Nah, all those things have been general human policies since pre-history. The British in Australia, they and other Europeans in their American, African and Asian colonies, the Romans, the Assyrians, the Babylonians, the Goths, the Teutonic Knights, the Crusaders, the Normans, the Norse, Berbers, Carthage, all the Chinese dynasties, etc. etc. all established the precedent for genocide as accepted state policy. And they are the ones who won. The Aztecs were bloodthirsty maniacs who genuinely believed that if they didn't take the heart out of their hapless victims while still alive and then peel off their skin and wear it as a garment the Sun wouldn't come up tomorrow and the Chinese invented the horrifying practice of crippling women for life because it was ‘sexy’, but they get credit for having been thrashed by the Spanish and the British, respectively.

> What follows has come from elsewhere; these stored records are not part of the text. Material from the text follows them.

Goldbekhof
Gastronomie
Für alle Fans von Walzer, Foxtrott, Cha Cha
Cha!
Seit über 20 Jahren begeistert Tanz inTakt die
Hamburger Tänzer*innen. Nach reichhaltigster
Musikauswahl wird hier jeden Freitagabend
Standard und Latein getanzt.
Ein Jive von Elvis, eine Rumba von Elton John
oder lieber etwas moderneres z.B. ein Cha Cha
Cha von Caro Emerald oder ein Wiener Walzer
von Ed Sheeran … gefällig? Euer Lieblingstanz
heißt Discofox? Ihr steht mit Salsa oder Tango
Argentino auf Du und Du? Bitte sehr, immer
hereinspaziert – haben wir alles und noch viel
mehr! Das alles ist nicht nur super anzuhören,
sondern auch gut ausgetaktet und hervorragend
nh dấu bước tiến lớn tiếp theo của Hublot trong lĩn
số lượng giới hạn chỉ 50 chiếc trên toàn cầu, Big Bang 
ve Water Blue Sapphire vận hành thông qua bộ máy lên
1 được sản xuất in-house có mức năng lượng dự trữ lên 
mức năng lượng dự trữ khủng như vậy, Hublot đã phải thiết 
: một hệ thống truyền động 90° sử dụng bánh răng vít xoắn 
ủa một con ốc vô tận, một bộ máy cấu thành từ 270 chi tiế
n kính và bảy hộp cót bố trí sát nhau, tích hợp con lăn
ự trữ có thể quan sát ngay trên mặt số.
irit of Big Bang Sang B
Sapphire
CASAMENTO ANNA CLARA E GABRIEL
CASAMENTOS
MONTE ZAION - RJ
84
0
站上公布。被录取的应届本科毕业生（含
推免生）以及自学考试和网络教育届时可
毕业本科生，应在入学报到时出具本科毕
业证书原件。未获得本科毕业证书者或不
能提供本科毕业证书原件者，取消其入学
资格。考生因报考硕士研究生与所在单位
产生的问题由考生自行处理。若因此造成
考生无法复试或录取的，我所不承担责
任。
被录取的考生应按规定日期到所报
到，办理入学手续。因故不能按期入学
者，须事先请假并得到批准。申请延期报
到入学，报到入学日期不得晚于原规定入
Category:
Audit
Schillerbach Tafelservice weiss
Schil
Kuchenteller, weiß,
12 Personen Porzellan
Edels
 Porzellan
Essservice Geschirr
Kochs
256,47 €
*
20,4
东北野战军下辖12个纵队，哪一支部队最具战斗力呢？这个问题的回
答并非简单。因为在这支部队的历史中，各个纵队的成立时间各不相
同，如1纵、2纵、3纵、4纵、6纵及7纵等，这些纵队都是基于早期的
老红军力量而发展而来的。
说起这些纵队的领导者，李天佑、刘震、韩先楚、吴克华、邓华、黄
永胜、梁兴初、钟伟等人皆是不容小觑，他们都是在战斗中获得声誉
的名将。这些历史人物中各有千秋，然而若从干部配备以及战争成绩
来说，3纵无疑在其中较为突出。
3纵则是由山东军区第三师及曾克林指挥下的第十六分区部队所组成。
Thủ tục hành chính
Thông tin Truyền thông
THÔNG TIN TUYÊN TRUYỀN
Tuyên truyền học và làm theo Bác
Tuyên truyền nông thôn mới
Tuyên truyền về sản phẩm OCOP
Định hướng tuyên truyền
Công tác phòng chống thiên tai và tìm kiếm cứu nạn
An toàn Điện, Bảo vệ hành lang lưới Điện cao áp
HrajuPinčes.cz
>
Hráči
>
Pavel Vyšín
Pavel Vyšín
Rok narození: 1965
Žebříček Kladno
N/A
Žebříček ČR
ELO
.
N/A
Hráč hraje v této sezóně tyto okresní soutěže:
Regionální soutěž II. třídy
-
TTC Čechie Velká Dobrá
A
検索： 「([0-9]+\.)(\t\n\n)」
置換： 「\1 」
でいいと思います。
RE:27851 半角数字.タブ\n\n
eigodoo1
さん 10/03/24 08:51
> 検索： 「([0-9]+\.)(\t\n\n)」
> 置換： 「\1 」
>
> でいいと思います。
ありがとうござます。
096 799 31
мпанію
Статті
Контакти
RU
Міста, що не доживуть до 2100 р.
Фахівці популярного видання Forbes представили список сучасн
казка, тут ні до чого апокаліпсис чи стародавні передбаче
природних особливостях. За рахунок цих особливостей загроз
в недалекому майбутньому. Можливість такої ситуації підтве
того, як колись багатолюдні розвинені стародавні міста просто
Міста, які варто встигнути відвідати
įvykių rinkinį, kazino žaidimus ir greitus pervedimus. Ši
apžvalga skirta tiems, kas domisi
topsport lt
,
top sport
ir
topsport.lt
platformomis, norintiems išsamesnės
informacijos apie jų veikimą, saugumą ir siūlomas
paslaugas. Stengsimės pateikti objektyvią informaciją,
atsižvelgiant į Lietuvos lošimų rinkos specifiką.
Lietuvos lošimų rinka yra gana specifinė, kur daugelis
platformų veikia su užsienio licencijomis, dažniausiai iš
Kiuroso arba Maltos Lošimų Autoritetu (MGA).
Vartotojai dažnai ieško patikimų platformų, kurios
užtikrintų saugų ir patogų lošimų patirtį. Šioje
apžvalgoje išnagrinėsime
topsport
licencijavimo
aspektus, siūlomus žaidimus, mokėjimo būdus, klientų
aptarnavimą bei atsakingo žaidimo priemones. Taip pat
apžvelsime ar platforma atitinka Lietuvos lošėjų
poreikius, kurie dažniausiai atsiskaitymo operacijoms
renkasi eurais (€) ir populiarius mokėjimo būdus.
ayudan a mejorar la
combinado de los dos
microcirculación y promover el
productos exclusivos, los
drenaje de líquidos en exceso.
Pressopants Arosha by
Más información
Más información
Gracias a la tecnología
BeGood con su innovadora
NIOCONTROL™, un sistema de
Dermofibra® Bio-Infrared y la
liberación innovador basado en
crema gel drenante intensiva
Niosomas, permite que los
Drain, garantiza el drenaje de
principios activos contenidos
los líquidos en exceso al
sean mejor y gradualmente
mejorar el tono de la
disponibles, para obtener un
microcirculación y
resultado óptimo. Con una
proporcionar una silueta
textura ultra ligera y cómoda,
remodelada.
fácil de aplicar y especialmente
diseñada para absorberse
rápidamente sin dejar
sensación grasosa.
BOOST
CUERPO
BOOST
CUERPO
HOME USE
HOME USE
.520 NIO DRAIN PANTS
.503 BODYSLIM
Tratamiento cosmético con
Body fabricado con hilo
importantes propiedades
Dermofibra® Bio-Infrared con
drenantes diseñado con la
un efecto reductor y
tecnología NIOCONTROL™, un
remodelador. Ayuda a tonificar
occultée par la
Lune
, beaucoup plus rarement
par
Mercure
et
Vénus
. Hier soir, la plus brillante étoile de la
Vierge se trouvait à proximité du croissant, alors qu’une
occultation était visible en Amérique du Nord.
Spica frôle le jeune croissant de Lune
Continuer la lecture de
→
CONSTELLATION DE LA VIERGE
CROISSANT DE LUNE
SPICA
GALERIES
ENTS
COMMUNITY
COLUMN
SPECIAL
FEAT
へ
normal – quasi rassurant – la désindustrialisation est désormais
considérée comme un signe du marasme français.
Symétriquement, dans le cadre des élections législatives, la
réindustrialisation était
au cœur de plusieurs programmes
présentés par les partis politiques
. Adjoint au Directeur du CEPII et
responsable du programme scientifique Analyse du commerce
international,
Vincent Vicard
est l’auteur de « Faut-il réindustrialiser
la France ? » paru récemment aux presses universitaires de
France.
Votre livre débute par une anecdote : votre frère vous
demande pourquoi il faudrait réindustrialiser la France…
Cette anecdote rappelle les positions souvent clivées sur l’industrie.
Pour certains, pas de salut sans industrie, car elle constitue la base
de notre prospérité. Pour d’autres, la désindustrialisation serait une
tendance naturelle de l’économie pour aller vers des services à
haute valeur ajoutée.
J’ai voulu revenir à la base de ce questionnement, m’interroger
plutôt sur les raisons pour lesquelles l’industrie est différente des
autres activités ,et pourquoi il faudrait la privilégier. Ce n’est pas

Yes, but it was taken to a logical and horrifying extreme in China. Leaving it at that for now, it's just an example of many societies which were just as brutal. Human rights and so on are a novel thing.
Mouthwash, we are getting dangerously close to the mod-banned Israel discussion zone, but the various genocides in the Ottoman Empire, especially the Greek and Armenian ones, had as little reason or excuse behind them as the Shoah.
And quite a few other genocides happened with as little justification.
I'll just drop a little gem here, by way of an example:
In 1545, the Diet of Augsburg declared that "whosoever kills a Gypsy (Romani), will be guilty of no murder".The subsequent massive killing spree which took place across the empire later prompted the government to step in to "forbid the drowning of Romani women and children".
(if you can stomach it, read the entire article)
Mouthwash, we are getting dangerously close to the mod-banned Israel discussion zone, but the various genocides in the Ottoman Empire, especially the Greek and Armenian ones, had as little reason or excuse behind them as the Shoah.
And quite a few other genocides happened with as little justification.
I'll just drop a little gem here, by way of an example:
In 1545, the Diet of Augsburg declared that "whosoever kills a Gypsy (Romani), will be guilty of no murder".The subsequent massive killing spree which took place across the empire later prompted the government to step in to "forbid the drowning of Romani women and children".
(if you can stomach it, read the entire article)
If Mouthwash had bothered to read on his own people's plight, he would know that Hitler very specifically referred to how no one did anything or cared about the genocides by Kemal (armenians, greek, assyrians), so in his view nothing would be done about his own genocides.
I disagree with the assertion "at any given time there were adherents all along a continuum of positions." Throughout the vast majority of history slavery carried no moral tone at all, it was just how the world worked. Drop back 2000 years and it is unlikely that you could find anywhere in the world where you could say "slavery is objectively evil" and not have slaves and slaveholders alike looking at you with "what else do you do with captives?" on their lips. It may have dragged on in the US for a couple generations past its wider world expiration date, but that hardly makes US slaveholders some sort of oddities in the grand scheme of things, and certainly doesn't qualify them across the board as "objectively evil."
Yes, BJ, but there's a lot of people who actually say ‘person X did such a thing at a time when it was not immoral so we should still do it because of other things X did which are still not immoral’.